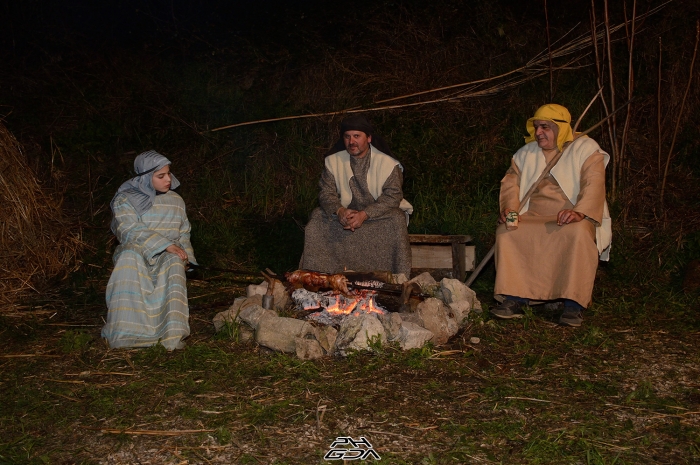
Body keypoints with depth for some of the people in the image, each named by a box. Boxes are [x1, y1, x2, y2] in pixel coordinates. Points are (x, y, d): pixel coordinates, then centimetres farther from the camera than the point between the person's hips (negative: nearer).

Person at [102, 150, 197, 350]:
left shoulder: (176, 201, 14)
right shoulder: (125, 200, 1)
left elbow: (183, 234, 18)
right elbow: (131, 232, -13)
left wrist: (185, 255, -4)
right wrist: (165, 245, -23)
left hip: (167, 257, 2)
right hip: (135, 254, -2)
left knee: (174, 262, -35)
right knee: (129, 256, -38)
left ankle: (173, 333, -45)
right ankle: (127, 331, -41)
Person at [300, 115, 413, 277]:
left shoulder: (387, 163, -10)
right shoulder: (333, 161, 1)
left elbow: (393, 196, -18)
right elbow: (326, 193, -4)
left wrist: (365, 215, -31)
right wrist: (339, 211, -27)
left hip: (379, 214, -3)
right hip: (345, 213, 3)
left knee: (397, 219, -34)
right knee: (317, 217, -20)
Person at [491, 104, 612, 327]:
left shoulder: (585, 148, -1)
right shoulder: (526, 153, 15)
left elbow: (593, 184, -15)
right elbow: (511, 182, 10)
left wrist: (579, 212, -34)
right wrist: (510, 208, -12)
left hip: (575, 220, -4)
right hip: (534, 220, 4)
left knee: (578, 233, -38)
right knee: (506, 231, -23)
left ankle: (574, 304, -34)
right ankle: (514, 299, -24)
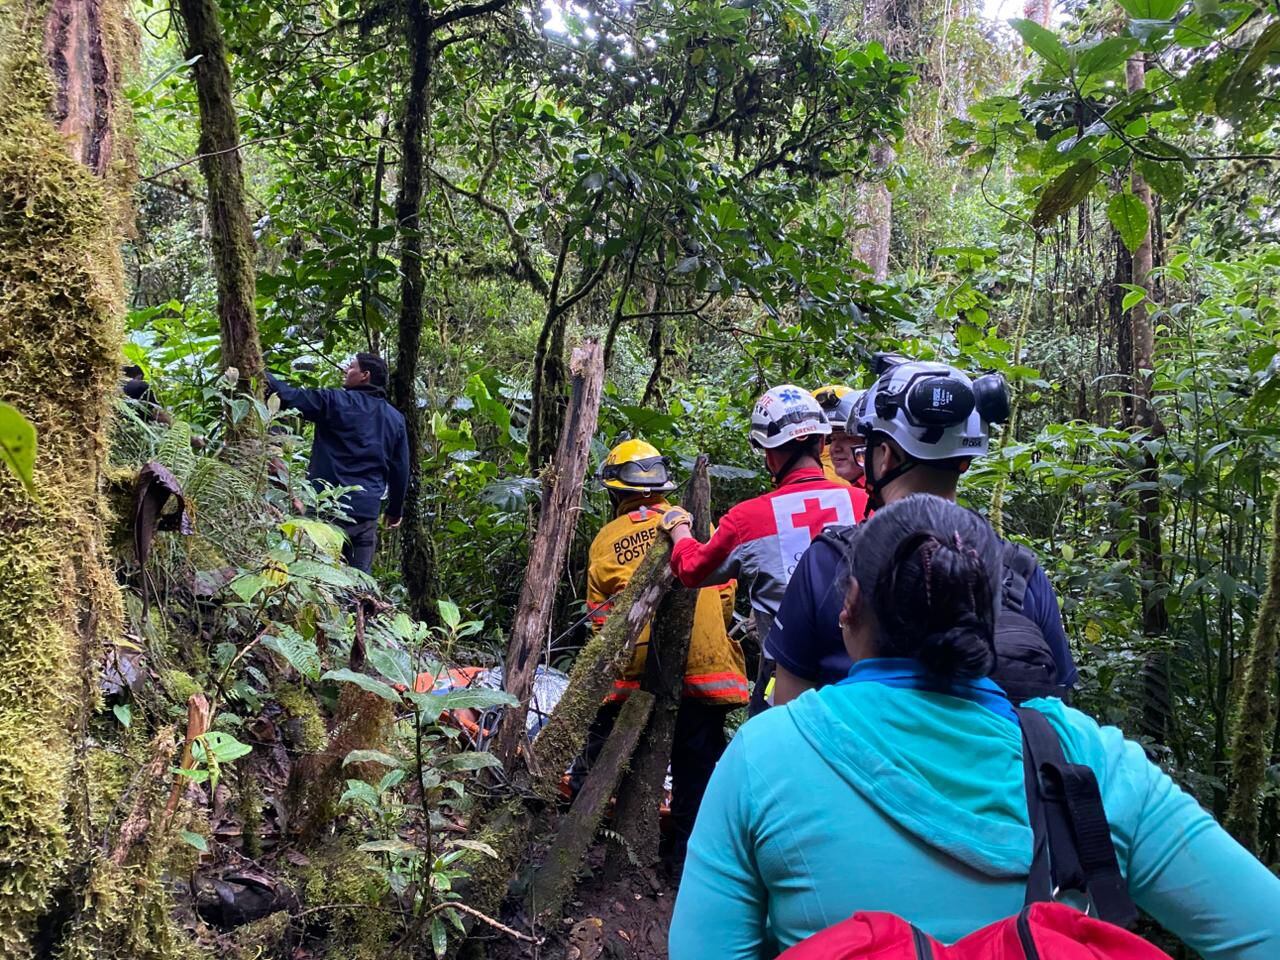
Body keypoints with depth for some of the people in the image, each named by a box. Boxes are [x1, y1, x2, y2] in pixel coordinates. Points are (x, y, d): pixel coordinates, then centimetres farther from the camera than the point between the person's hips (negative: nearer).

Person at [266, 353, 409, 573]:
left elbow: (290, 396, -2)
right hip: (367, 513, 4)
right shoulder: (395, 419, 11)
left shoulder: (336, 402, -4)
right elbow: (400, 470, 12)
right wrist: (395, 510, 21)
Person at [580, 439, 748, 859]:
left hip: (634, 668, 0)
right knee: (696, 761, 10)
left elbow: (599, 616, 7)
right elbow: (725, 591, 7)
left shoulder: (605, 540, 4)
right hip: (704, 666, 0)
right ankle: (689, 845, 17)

•••

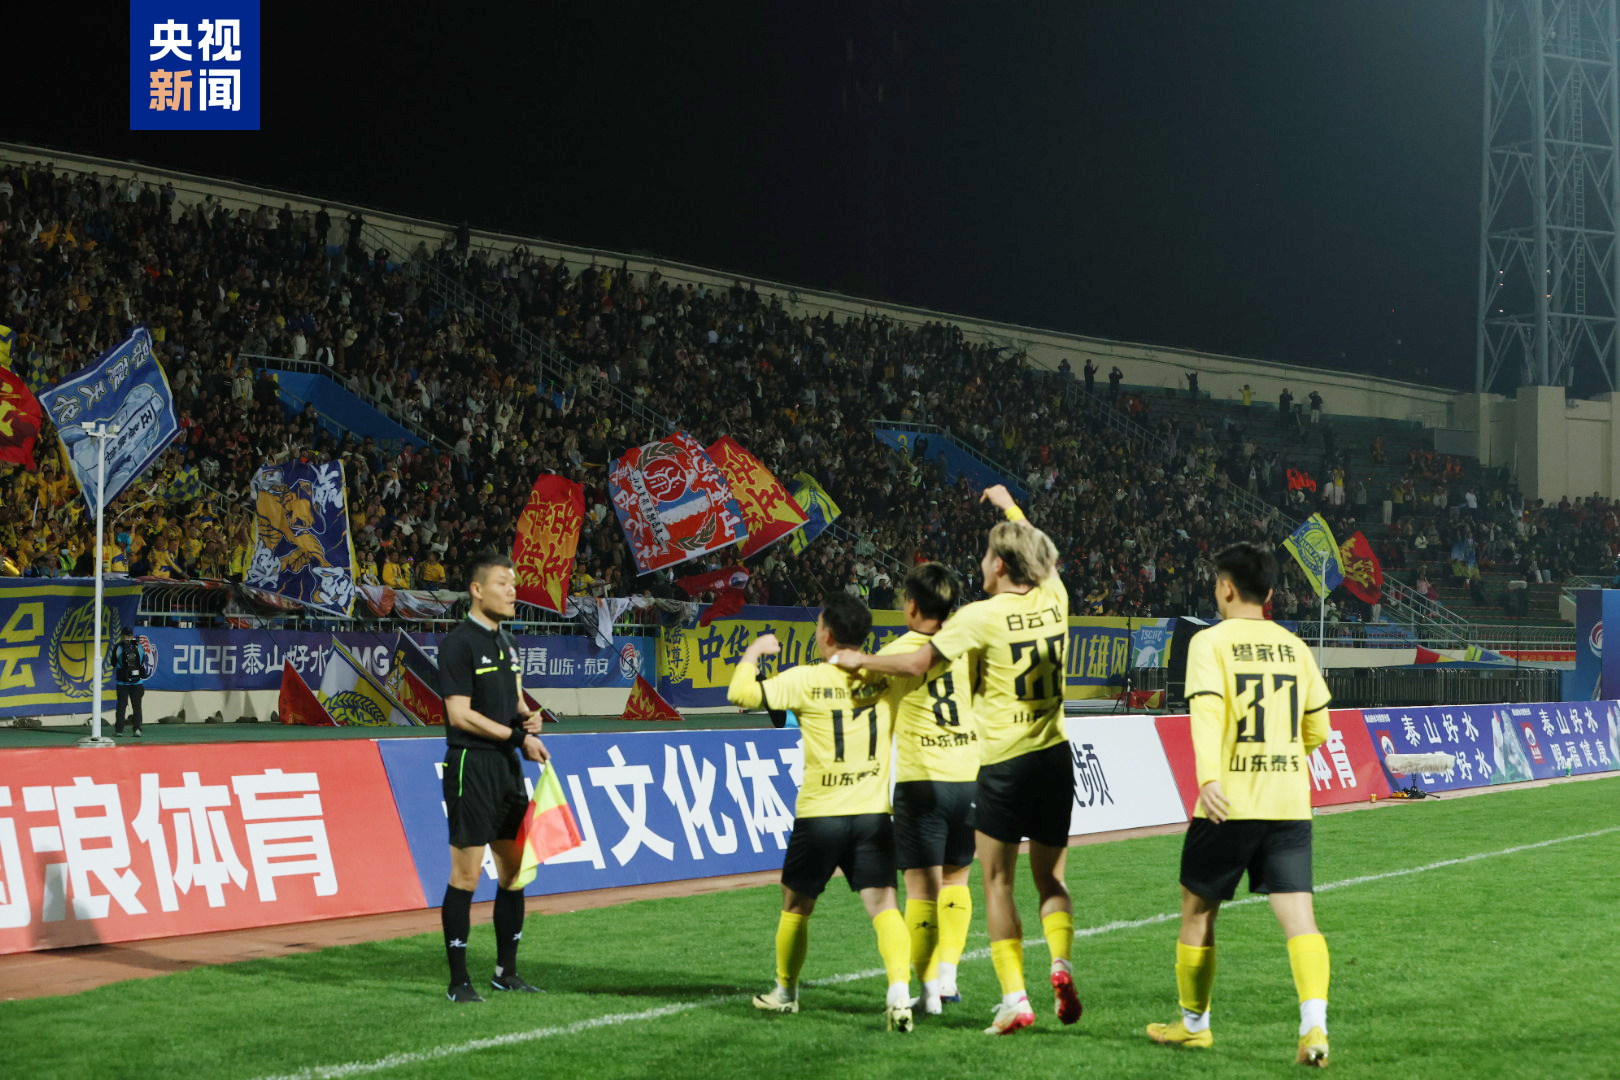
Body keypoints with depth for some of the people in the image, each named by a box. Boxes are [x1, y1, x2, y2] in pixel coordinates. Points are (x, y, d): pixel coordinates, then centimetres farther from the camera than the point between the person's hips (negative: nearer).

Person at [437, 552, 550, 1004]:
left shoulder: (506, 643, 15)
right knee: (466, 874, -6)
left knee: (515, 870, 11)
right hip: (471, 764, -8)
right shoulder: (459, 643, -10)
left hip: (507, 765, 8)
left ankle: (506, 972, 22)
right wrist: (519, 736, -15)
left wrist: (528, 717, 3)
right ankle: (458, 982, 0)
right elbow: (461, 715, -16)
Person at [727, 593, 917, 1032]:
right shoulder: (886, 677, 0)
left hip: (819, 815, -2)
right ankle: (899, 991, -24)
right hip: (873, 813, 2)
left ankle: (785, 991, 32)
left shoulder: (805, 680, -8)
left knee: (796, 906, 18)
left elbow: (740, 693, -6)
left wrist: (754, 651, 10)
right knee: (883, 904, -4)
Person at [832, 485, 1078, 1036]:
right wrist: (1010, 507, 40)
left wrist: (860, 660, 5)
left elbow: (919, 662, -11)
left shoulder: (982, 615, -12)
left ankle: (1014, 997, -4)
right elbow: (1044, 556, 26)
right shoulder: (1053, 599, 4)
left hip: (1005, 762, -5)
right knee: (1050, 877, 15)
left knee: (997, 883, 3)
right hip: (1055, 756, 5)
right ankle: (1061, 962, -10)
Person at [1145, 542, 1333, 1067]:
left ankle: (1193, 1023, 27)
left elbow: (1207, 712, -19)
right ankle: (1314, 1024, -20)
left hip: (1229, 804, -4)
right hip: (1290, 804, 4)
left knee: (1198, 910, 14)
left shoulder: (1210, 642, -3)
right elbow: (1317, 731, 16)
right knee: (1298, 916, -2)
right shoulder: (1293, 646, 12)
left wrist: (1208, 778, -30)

•••

• **THE TASK**:
Could you rewrite the lines starting at the one containing "right shoulder: (333, 161, 1)" and ending at the one containing "right shoulder: (395, 419, 11)", with "wrist" replaced by "hand" and nothing else changed? Leave the pictures out of your answer.

• **PROBLEM SOLUTION**:
right shoulder: (333, 161, 1)
left elbow: (393, 196, -18)
right elbow: (326, 193, -4)
left hand: (365, 215, -31)
right hand: (339, 211, -27)
left hip: (379, 214, -3)
right hip: (345, 213, 3)
left knee: (397, 219, -34)
right knee: (317, 217, -20)
Person at [491, 104, 612, 327]:
left shoulder: (585, 148, -1)
right shoulder: (526, 153, 15)
left elbow: (593, 184, -15)
right elbow: (511, 182, 10)
left hand: (579, 212, -34)
right hand: (510, 208, -12)
left hip: (575, 220, -4)
right hip: (534, 220, 4)
left knee: (578, 233, -38)
right knee: (506, 231, -23)
left ankle: (574, 304, -34)
right ankle: (514, 299, -24)
Body keypoints with depth for some of the people in the image, each named by a box. Boxes are [x1, y1, x2, y2] in pixel coordinates. Points are (x, y, d): pixel coordinates, then centimetres farther from the camera than the point between the person's hips (negative: nearer).

Person at [266, 353, 409, 573]:
left elbow: (290, 396, -2)
right hip: (367, 513, 4)
right shoulder: (395, 419, 11)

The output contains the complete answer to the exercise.